----- Records for this exercise -----
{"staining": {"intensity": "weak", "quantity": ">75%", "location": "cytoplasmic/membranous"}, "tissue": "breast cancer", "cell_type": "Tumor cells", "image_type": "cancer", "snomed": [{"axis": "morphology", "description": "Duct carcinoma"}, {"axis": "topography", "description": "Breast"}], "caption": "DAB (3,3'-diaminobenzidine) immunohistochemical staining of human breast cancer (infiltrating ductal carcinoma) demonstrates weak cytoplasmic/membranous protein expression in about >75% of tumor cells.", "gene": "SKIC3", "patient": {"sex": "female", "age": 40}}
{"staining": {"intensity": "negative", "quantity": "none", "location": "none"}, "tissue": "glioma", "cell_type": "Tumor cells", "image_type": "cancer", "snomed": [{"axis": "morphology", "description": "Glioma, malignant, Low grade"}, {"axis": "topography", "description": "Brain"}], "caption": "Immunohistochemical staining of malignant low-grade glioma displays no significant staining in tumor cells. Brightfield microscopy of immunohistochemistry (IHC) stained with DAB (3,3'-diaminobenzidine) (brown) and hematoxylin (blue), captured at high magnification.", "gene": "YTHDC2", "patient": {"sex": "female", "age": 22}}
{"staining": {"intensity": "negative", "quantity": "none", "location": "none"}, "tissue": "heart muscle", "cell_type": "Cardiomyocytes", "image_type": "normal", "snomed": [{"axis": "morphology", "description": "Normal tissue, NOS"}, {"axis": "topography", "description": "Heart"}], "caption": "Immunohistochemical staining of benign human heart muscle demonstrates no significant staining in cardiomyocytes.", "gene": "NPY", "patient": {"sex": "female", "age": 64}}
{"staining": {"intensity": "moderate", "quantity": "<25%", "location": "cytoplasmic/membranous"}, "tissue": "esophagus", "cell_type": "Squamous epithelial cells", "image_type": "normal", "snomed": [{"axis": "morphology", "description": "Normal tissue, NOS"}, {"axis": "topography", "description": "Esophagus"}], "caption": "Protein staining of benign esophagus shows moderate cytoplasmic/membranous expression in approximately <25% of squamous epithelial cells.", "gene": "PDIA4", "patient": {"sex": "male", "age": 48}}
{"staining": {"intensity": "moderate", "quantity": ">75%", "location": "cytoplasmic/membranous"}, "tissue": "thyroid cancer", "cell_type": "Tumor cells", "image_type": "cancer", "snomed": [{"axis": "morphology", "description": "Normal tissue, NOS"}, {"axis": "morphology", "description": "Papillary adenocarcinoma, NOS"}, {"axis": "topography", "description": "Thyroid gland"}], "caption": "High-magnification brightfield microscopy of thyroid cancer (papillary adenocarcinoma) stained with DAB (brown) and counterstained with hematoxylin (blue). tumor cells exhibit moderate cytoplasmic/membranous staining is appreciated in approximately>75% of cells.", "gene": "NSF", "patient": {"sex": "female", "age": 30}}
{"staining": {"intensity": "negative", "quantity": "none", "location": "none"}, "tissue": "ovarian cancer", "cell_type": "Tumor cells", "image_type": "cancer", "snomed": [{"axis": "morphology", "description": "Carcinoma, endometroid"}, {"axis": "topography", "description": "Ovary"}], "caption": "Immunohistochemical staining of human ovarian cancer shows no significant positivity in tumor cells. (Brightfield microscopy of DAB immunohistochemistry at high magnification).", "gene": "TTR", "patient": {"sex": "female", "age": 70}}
-----
Work instructions. Set down the full listing. Keep every line exact.

Answer space.
{"staining": {"intensity": "weak", "quantity": ">75%", "location": "cytoplasmic/membranous"}, "tissue": "breast cancer", "cell_type": "Tumor cells", "image_type": "cancer", "snomed": [{"axis": "morphology", "description": "Duct carcinoma"}, {"axis": "topography", "description": "Breast"}], "caption": "DAB (3,3'-diaminobenzidine) immunohistochemical staining of human breast cancer (infiltrating ductal carcinoma) demonstrates weak cytoplasmic/membranous protein expression in about >75% of tumor cells.", "gene": "SKIC3", "patient": {"sex": "female", "age": 40}}
{"staining": {"intensity": "negative", "quantity": "none", "location": "none"}, "tissue": "glioma", "cell_type": "Tumor cells", "image_type": "cancer", "snomed": [{"axis": "morphology", "description": "Glioma, malignant, Low grade"}, {"axis": "topography", "description": "Brain"}], "caption": "Immunohistochemical staining of malignant low-grade glioma displays no significant staining in tumor cells. Brightfield microscopy of immunohistochemistry (IHC) stained with DAB (3,3'-diaminobenzidine) (brown) and hematoxylin (blue), captured at high magnification.", "gene": "YTHDC2", "patient": {"sex": "female", "age": 22}}
{"staining": {"intensity": "negative", "quantity": "none", "location": "none"}, "tissue": "heart muscle", "cell_type": "Cardiomyocytes", "image_type": "normal", "snomed": [{"axis": "morphology", "description": "Normal tissue, NOS"}, {"axis": "topography", "description": "Heart"}], "caption": "Immunohistochemical staining of benign human heart muscle demonstrates no significant staining in cardiomyocytes.", "gene": "NPY", "patient": {"sex": "female", "age": 64}}
{"staining": {"intensity": "moderate", "quantity": "<25%", "location": "cytoplasmic/membranous"}, "tissue": "esophagus", "cell_type": "Squamous epithelial cells", "image_type": "normal", "snomed": [{"axis": "morphology", "description": "Normal tissue, NOS"}, {"axis": "topography", "description": "Esophagus"}], "caption": "Protein staining of benign esophagus shows moderate cytoplasmic/membranous expression in approximately <25% of squamous epithelial cells.", "gene": "PDIA4", "patient": {"sex": "male", "age": 48}}
{"staining": {"intensity": "moderate", "quantity": ">75%", "location": "cytoplasmic/membranous"}, "tissue": "thyroid cancer", "cell_type": "Tumor cells", "image_type": "cancer", "snomed": [{"axis": "morphology", "description": "Normal tissue, NOS"}, {"axis": "morphology", "description": "Papillary adenocarcinoma, NOS"}, {"axis": "topography", "description": "Thyroid gland"}], "caption": "High-magnification brightfield microscopy of thyroid cancer (papillary adenocarcinoma) stained with DAB (brown) and counterstained with hematoxylin (blue). tumor cells exhibit moderate cytoplasmic/membranous staining is appreciated in approximately>75% of cells.", "gene": "NSF", "patient": {"sex": "female", "age": 30}}
{"staining": {"intensity": "negative", "quantity": "none", "location": "none"}, "tissue": "ovarian cancer", "cell_type": "Tumor cells", "image_type": "cancer", "snomed": [{"axis": "morphology", "description": "Carcinoma, endometroid"}, {"axis": "topography", "description": "Ovary"}], "caption": "Immunohistochemical staining of human ovarian cancer shows no significant positivity in tumor cells. (Brightfield microscopy of DAB immunohistochemistry at high magnification).", "gene": "TTR", "patient": {"sex": "female", "age": 70}}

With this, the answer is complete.